PRIDEのファイザー・カイルディン最高経営責任者(CEO)は、PULSEアプリ経由で軽便鉄道(LRT)の主要24駅でエアアジア・ライドを予約できるようになったと説明。自宅から目的地までをシームレスに接続することで公共交通機関の利用促進や二酸化炭素排出量の削減につながると述べた。

エアアジア・ライドでは、提携開始を記念して、2025年1月末までLRTケラナジャヤ線およびアンパン線・スリ・ペタリン線の全24駅までの往復について、乗車1回あたり2リンギを割引するキャンペーンを実施する。通勤などでの利用を想定しており、1日2回まで利用可能。詳細はhttps://www.airasia.com/aa/pulseapp/で確認できる。
(マレーシアン・リザーブ、テックネイブ、2月22日)

23年通年の投資額は3295億リンギ、過去最高を記録

【クアラルンプール】 アンワル・イブラヒム首相は、2023年通年の投資額(認可ベース)が過去最高となる3,295億リンギを記録したと明らかにした。前年の2,646億リンギから23%の大幅増となった。

22日に開催された国家投資委員会(NIC)会合で発表されたもので、外国直接投資(FDI)が全体の57.2%を占め、国内直接投資(DDI)は42.8%を占めた。増加率では外国直接投資が15.3%だったのに対して、国内投資は35.1%の大幅増加となった。NICはアンワル首相が議長を務めている。

投資案件は5,101件で、12万7,000人以上の雇用創出が見込まれる。セクター別ではサービス業が1,684億リンギで全体の51.1%を占めた。これに製造業が1,520億リンギ(46.1%)、一次産業が91億リンギ(2.8%)で続いた。

アンワル首相は声明の中で、投資環境における目覚ましい業績は、国家ビジョン「マレーシア・マダニ」を掲げる現政権の下でマレーシア経済が復活したことを反映していると言明。「政府の投資促進政策と企業促進政策が間接的に投資家の信頼を高めるという成果を上げ始めていることを示している」と述べた。

同日のNIC会合では、デジタル投資に関する国の方向性についても議論された。アンワル首相によると、マレーシアのデジタル経済は2021年に国内総生産に23.2%貢献したが、2025年までに25.5%に増加すると予想されている。2021年から2023年にかけて、NICを通じて承認されたプロジェクトを含む396件のデジタル関連プロジェクトが承認され、投資額は1,289億リンギに達し、3万6,553人の雇用創出が見込まれている。
(ニュー・ストレーツ・タイムズ、2月23日、フリー・マレーシア・トゥデー、マレーシアン・リザーブ、ベルナマ通信、2月22日)

[記録データ]

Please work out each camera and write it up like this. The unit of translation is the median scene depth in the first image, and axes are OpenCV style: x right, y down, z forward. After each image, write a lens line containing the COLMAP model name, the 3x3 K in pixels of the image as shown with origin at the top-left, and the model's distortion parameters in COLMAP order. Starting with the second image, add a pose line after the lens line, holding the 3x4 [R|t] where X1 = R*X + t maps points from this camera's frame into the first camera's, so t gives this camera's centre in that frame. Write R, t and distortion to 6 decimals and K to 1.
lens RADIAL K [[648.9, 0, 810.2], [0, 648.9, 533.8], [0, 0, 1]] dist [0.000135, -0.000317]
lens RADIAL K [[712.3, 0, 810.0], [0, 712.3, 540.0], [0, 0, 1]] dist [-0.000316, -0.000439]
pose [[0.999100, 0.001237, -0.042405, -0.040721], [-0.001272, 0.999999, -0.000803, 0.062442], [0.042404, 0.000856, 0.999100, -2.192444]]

==

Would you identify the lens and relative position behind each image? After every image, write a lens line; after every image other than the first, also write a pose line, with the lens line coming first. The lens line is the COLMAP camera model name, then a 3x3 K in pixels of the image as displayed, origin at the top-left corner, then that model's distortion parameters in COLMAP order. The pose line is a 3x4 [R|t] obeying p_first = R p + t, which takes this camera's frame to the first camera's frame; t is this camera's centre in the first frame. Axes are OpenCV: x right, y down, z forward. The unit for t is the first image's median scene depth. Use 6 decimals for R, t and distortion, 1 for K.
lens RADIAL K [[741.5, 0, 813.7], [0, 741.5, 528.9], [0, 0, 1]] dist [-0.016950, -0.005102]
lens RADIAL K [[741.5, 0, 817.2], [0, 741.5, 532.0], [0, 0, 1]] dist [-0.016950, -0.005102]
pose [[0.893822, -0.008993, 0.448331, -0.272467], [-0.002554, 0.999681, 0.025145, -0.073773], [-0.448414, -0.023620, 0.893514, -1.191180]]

[問題 1]
引用文ではなく行のほうで、「Please work out」を含む行から「0.000856, 0.999100, -2.192444]]」を含む行までのすべてを、「median」を「mean」に書き換え、ほかは一切変えずにもう一度書いてください。
[問題 2]
マレーシアの投資額を伝える引用文の続きを、最後の文の後から書くこと。

[解答 1]
Please work out each camera and write it up like this. The unit of translation is the mean scene depth in the first image, and axes are OpenCV style: x right, y down, z forward. After each image, write a lens line containing the COLMAP model name, the 3x3 K in pixels of the image as shown with origin at the top-left, and the model's distortion parameters in COLMAP order. Starting with the second image, add a pose line after the lens line, holding the 3x4 [R|t] where X1 = R*X + t maps points from this camera's frame into the first camera's, so t gives this camera's centre in that frame. Write R, t and distortion to 6 decimals and K to 1.
lens RADIAL K [[648.9, 0, 810.2], [0, 648.9, 533.8], [0, 0, 1]] dist [0.000135, -0.000317]
lens RADIAL K [[712.3, 0, 810.0], [0, 712.3, 540.0], [0, 0, 1]] dist [-0.000316, -0.000439]
pose [[0.999100, 0.001237, -0.042405, -0.040721], [-0.001272, 0.999999, -0.000803, 0.062442], [0.042404, 0.000856, 0.999100, -2.192444]]

[解答 2]
ネット専業イオン銀行、近く営業を開始

【クアラルンプール】 インターネット専業銀行のイオン銀行(M)は近く営業を開始する見通しで、フェイスブックの公式サイトで、ユーザー登録を開始した。

フェイスブックページにはQRコードが掲載されており、ユーザーはこれをスキャンし、登録サイトで氏名と電子メールアドレスを記入すれば、最新情報がイオン銀行(M)から送られてくる。

デジタル銀行の第1号となったGXバンク同様、イオン銀行(M)も専用アプリを利用するが、まだ一般客には提供されていない。イオン銀行(M)はイスラム教に対応したイスラム銀行で、しかもフルバンクのため、あらゆる銀行サービスを提供できる。

親会社イオンフィナンシャルサービスによれば、年度内をめどに開業し、預金、保険、少額ローンなどを扱う。技術面で金融技術の米マネーライオンと協力し、人工知能(AI)を使った分析で家計管理支援も提供する。

デジタル銀行は支店を持たないネット銀行で、マレーシアではシンガポールの配車サービス大手のグラブなど計5陣営が認可を得ている。
(ソヤチンチャウ、2月22日)

アーノッツグループとセブンイレブン(M)が即席食品で提携

【プチョン】 豪州系食品メーカーのアーノッツ (TAG)は、セブンイレブン・マレーシアと提携し、即席食品「プレゴ・インスタント・パスタ・ボウル」を6月から全国で発売すると発表した。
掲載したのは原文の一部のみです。